Na informację podaną przez Kunerta zareagował sam zainteresowany. Prezes Polskiej Fundacji Narodowej zasugerował, że zarabiał nie tylko jako pracownik fundacji. Nie zdradził jednak, skąd czerpał dochody.
"Zarobki objęte deklaracją majątkową obejmują dochód z tytułu stosunku pracy w PFN od 4.04.2017, oraz z innego źródła. Zarobki w PFN są zgodne z uchwałą Rady Fundacji, zatem suma dochodu nie obejmuje żadnych premii, ani dodatków z Fundacji" - napisał Jurkiewicz.
PFN powstała w 2016 roku. Miała promować wizerunek Polski za granicą. Fundacja dysponuje wielomilionowym budżetem - jej konto zasiliły wielkie państwowe spółki, m.in. Orlen, KGHM, PZU, PKO BP czy PGNiG.
Wokół działalności PFN powstało sporo kontrowersji. Niedawno doszło do zerwania współpracy z Mateuszem Kusznierewiczem. Mistrz olimpijski w ramach finansowanej przez PFN akcji Polska100 miał ruszyć w rejs dookoła świata. Według rzecznika projektu umowa nie została przedłużona, ponieważ PFN nie kupiła jachtu.

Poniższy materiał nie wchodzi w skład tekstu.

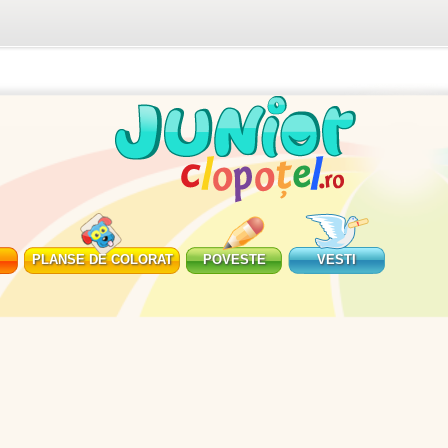
PLANSE DE COLORAT
POVESTE
VESTI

Pracownicy fundacji chwalili się wcześniej m.in. tym, że kampanie "Today, we are still on the side of truth" i "Testimony of truth", za pomocą których próbowano walczyć ze sformułowaniem "polskie obozy śmierci, dotarły do ponad 180 mln odbiorców na całym świecie. Komentatorzy natychmiast wychwycili, że PFN nie podała źródła tych danych i zarzucali, że są wyssane z palca.
Z kolei gdy w związku z nowelizacją ustawy o IPN wybuchł międzynarodowy konflikt, Polska Fundacja Narodowa przygotowała dla rządu specjalny spot. Wtedy okazało się, że 30-sekundowy film w całości składał się z wyprodukowanej kilka miesięcy wcześniej animacji "Niezwyciężeni", która za pomocą głosu Seana Beana opowiadała uproszczoną historię Polski od czasów II wojny światowej do zwycięstwa Solidarności.
Pod koniec stycznia Polska Fundacja Narodowa po raz kolejny wzbudziła kontrowersje, gdy próbowała edukować odbiorców na temat obozów koncentracyjnych. Chciano podkreślić, że były nazistowskie, a nie polskie. Pracownikom PFN umknęło wtedy, że grafika wykorzystana w kampanii przedstawiała flagę współczesnych Niemiec, a nie tę Trzeciej Rzeszy.
We wrześniu zeszłego roku PFN zasłynęła kontrowersyjną kampanią informacyjną "Sprawiedliwe sądy", która była zbieżna z retoryką PiS dotyczącą stanu polskiego sądownictwa. Wątpliwości wzbudził fakt, że w ten sposób działała na rzecz partii rządzącej, będąc jednocześnie finansowaną z publicznych pieniędzy.